#### Selected excerpt
Add post: Evaluation-Driven Agent Readiness in Copilot Studio by KarimaKT · Pull Request #331 · microsoft/mcscatblog

KarimaKT · 2026-06-18T05:53:32Z

Here's a Draft for Adi. Screenshots and some tweaks missing.

Summary

New maker-focused post: Evaluation-Driven Agent Readiness in Copilot Studio
Walks through scoping a narrow agent, bucketing coverage, generating realistic test sets, stacking graders, reading failures, fixing the design, and rerunning to prove it
Uses a Kcontoso shipping-support agent as the running example; links to MS Learn agent-evaluation + triage/remediation docs

Still to do

Add the 8 screenshots (header + 01-07) under assets/posts/evaluation-driven-agent-readiness/
Minor copy tweaks
Flip published: false to true when ready

Checklist

Ran /review-post and addressed feedback
Local server renders correctly (./tools/run.sh)
All images have alt text and captions
2-3 internal links to related posts
Tags chosen for Chirpy "Further Reading" overlap

…ots, mermaid diagrams

Maker-focused walkthrough of evaluation-driven agent readiness: scope a narrow agent, bucket coverage, generate realistic tests, stack graders, read failures, fix the design, and rerun. Draft pending screenshots and minor tweaks.

github-actions · 2026-06-18T05:55:21Z

Blog compiled, but preview generation failed for 356ec70.

The Jekyll build completed, but one or more HTML or screenshot previews could not be generated. See the workflow run or the result artifact.

Missing previews:

\_posts/2026\-06\-01\-evaluation\-driven\-agent\-readiness\-copilot\-studio\.md: Expected generated page was not found at _site/mcscatblog/posts/evaluation-driven-agent-readiness-copilot-studio/index.html.

adilei

my comments inline. Thanks Karima!

adilei · 2026-06-20T06:33:10Z

+
+## A better question than "is it good?"
+
+"Is my agent good?" feels like the right question, but it has no answer. A generative agent reasons over tools, knowledge, instructions, and an open-ended range of phrasings, so any single overall score hides more than it shows. Tell a stakeholder the agent scored 78% and you'll get a fair-sounding question back that nobody can answer: is that good?


The problematic question is "is my agent good enough"

The enough is the problematic part

adilei · 2026-06-20T06:50:16Z

+
+"Is my agent good?" feels like the right question, but it has no answer. A generative agent reasons over tools, knowledge, instructions, and an open-ended range of phrasings, so any single overall score hides more than it shows. Tell a stakeholder the agent scored 78% and you'll get a fair-sounding question back that nobody can answer: is that good?
########
#### Provided data
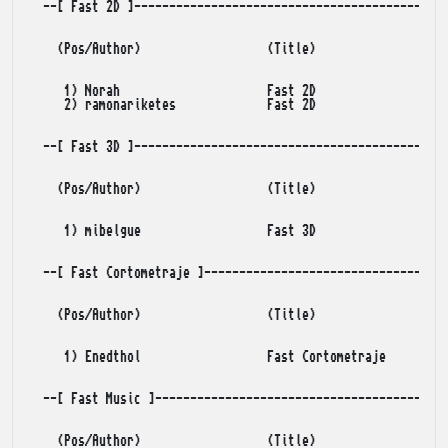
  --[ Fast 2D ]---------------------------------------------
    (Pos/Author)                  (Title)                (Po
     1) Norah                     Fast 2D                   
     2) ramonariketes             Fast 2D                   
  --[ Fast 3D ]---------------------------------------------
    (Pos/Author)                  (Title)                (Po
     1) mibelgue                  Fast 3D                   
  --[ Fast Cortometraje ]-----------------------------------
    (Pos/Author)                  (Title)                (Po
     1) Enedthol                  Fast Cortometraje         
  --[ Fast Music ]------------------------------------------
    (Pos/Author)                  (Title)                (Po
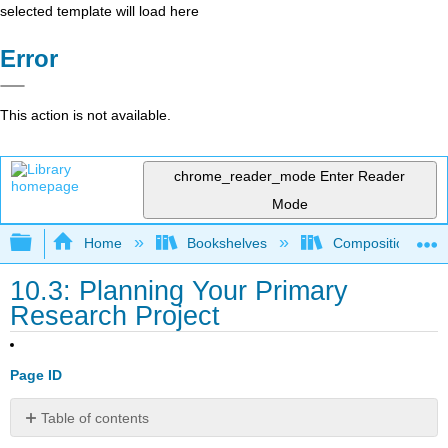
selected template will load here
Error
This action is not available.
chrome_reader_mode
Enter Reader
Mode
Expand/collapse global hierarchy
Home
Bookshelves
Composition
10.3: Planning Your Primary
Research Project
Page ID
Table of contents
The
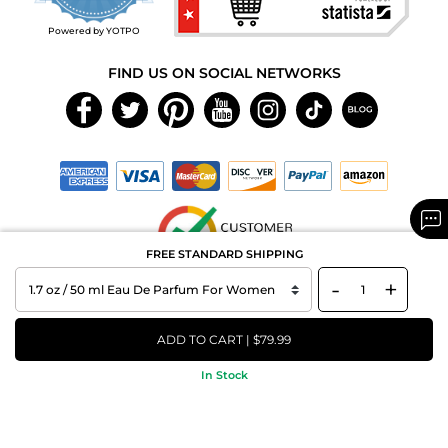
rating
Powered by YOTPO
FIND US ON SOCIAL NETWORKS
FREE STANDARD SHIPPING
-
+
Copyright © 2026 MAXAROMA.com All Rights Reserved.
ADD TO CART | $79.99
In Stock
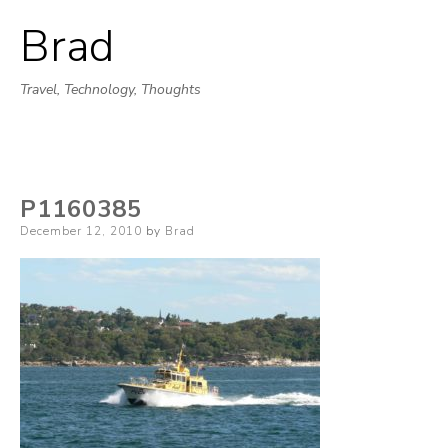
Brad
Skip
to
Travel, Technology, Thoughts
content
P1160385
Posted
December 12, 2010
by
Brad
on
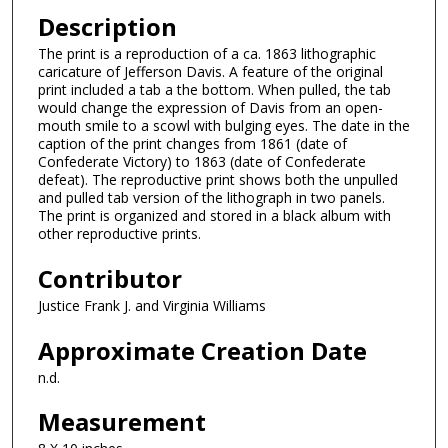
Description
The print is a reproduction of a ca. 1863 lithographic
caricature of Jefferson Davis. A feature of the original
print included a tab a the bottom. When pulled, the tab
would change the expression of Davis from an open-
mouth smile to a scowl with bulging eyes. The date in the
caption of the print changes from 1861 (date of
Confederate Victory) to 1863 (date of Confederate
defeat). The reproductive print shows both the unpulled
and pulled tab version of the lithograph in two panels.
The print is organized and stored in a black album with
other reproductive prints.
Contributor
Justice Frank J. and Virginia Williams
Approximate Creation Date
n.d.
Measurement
########
Try it => Copy the pull request thread word for word, from "Add the 8 screenshots" up to and including "renders correctly (./tools/run.sh)".

Response =>
Add the 8 screenshots (header + 01-07) under assets/posts/evaluation-driven-agent-readiness/
Minor copy tweaks
Flip published: false to true when ready

Checklist

Ran /review-post and addressed feedback
Local server renders correctly (./tools/run.sh)